This spring, Canadians will begin to see the potential development of the next phase of the television industry in the anticipated report required by the government from the CRTC. In a consumer-first move during the October 2013 throne speech, the federal government required that the CRTC develop a roadmap for the future of television unbundling and the subsequent steps that the CRTC intends to take in that regard. With the first phase of this report due in April, Canadians have been encouraged to weigh in on the dialogue through the ‘Let’s talk TV’ campaign. The Commission must recommend a pick-and-pay format that will provide television viewers with the choice and flexibility to no longer be forced to buy bundles of channels that they do not want. Canadians’ experience of this process is heightened because of: 1) intense media consolidation; 2) exhibition conditions under the Broadcasting Act; and 3) the ability of consolidated broadcasting groups to license content across multiple specialty channels. The government’s request for further strategic input is not just to ensure that Canadian television viewers have greater choice as consumers but also to advocate for the inclusion of Canadian programming in choices made to consumers.

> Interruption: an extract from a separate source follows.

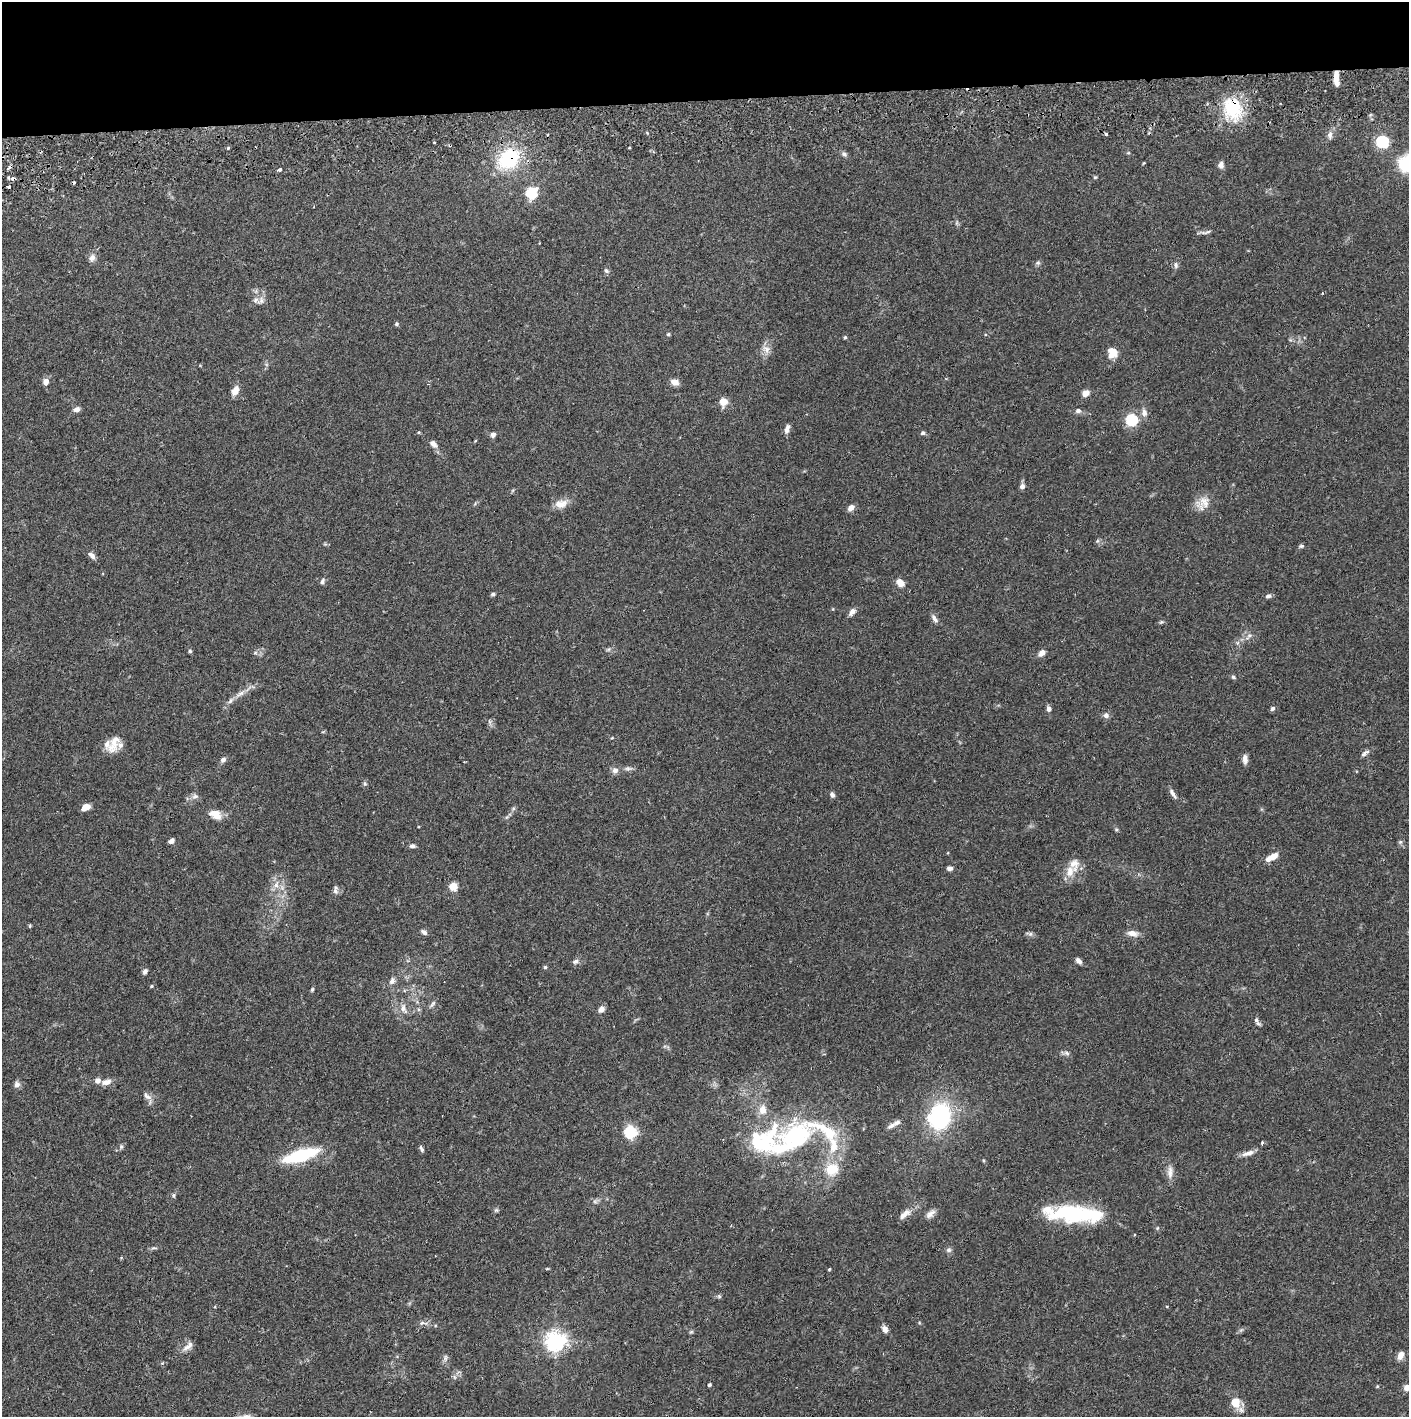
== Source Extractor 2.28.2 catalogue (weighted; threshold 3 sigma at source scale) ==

WILL UNBUNDLED TV COST CONSUMERS LESS… OR MORE?
While the government, CRTC and cable companies can agree that media consumers deserve more choice, the dialogue has plateaued in the past because the parties could not agree on pricing models. In the most recent round of discussions, the CRTC seems to side with Bell Media and support a sliding scale model for pick-and-play, so that the more channels that consumers order, the more they will save as a result. However, the sliding model has the opposite effect when fewer channels are ordered, i.e., each cost ends up costing more. For example, if a consumer only orders 5 channels, their bill will definitely be lower than someone who orders 50 channels, although the first consumer may actually be paying more per individual channel than the second consumer.
For Maritimes-based cable provider Eastlink, the Personal Picks package already provides options available for $2.95 per channel, with 12 channels costing $15 and 20 channels costing $20 a month. In Alberta and British Columbia, Telus-operated Optik TV also offers specialty channel groups for $4 per channel. In the US the average household uses only 16 channels per month but subscribes to 135, notes Andrew Wallenstein, Variety’s digital editor-in-chief. However, consumers unfortunately may find that within an unbundled regime, they could easily be paying $1.50 and upward per channel to receive the handful of channels that they do in fact watch.
Analysts suggest that the increased cost per channel will stem from supply and demand mechanisms as well as networks’ limited capacity to exploit the economies of scale that result from distributing across a channel package. Unbundling may be great for consumers who don’t watch a lot of traditional TV (in the sense of “TV programs watched on TV live while they are being broadcast”) and who are media savvy enough to conduct a household consumer analysis before spending impulsively. However, consumers who normally subscribe to a 250-channel package and decide that they only want to purchase 100 of those channels after unbundling may find that their costs have not decreased.
Unbundling may also make it harder for many of the smaller niche channels, which are an important part of the Canadian broadcasting landscape. Often, these channels depend on packages to attract viewers. In fact, investment and asset-management firm Needham Insights, in its July 2013 report “The Future of TV,” estimates that only 20 US channels would survive unbundling because smaller channels would not generate enough viewership to justify spending on advertising. However, like any niche subject area in the digital era, it is likely that these channels will thrive online rather than in conventional media.
There is nothing surprising about these developments. Consumers want a media mix that represents their personal choices. Unbundling is simply another indication of the hyper-customization of our personal media universe.